### [Prompt]
A verbatim copy of all the data is required; the pictures should not appear in it.

### [Data listing]
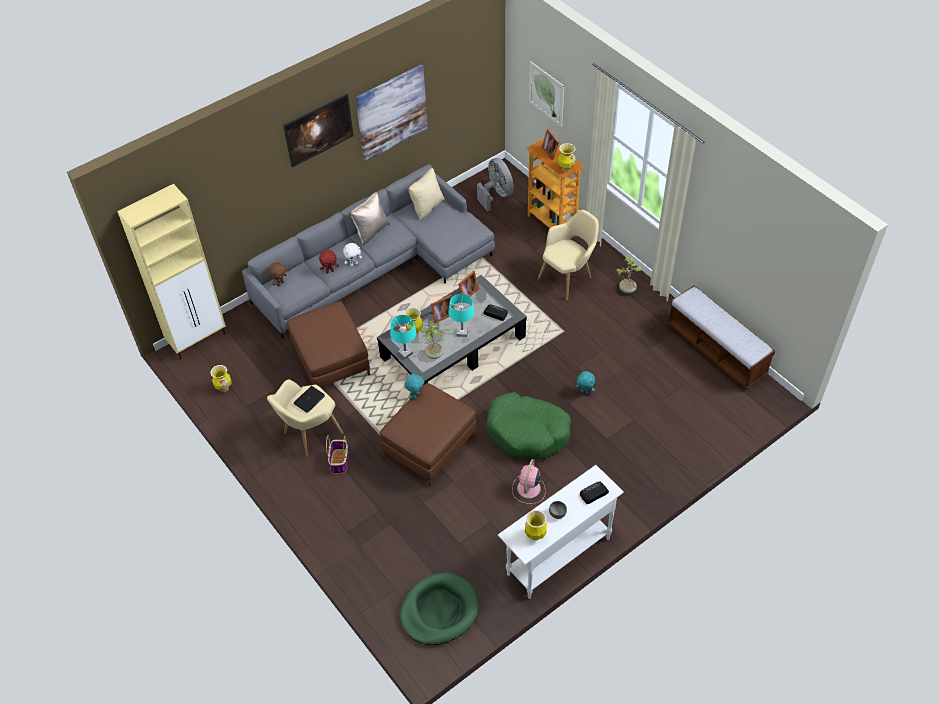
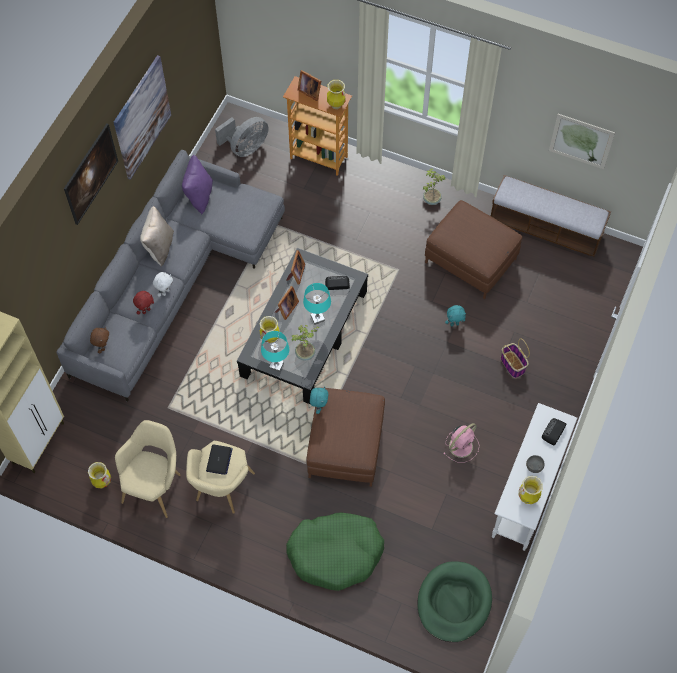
camera: 30 degrees left, 10 degrees up
(331, 360) = (193, 402): brown ottoman -> brown ottoman (471, 260)
(339, 462) = (270, 504): basket -> basket (513, 365)
(426, 206) = (199, 196): beige pillow -> purple pillow
(496, 195) = (245, 148): grey fan -> grey fan turned 105 degrees clockwise
(527, 432) = (427, 389): green dog bed -> green dog bed (335, 553)
(528, 489) = (461, 445): pink fan -> pink fan turned 120 degrees counterclockwise
(546, 94) = (282, 32): picture -> picture (581, 141)
(568, 277) = (369, 210): beige armchair -> beige armchair (155, 485)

### [Result of this task]
camera: 30 degrees left, 10 degrees up
(331, 360) = (193, 402): brown ottoman -> brown ottoman (471, 260)
(339, 462) = (270, 504): basket -> basket (513, 365)
(426, 206) = (199, 196): beige pillow -> purple pillow
(496, 195) = (245, 148): grey fan -> grey fan turned 105 degrees clockwise
(527, 432) = (427, 389): green dog bed -> green dog bed (335, 553)
(528, 489) = (461, 445): pink fan -> pink fan turned 120 degrees counterclockwise
(546, 94) = (282, 32): picture -> picture (581, 141)
(568, 277) = (369, 210): beige armchair -> beige armchair (155, 485)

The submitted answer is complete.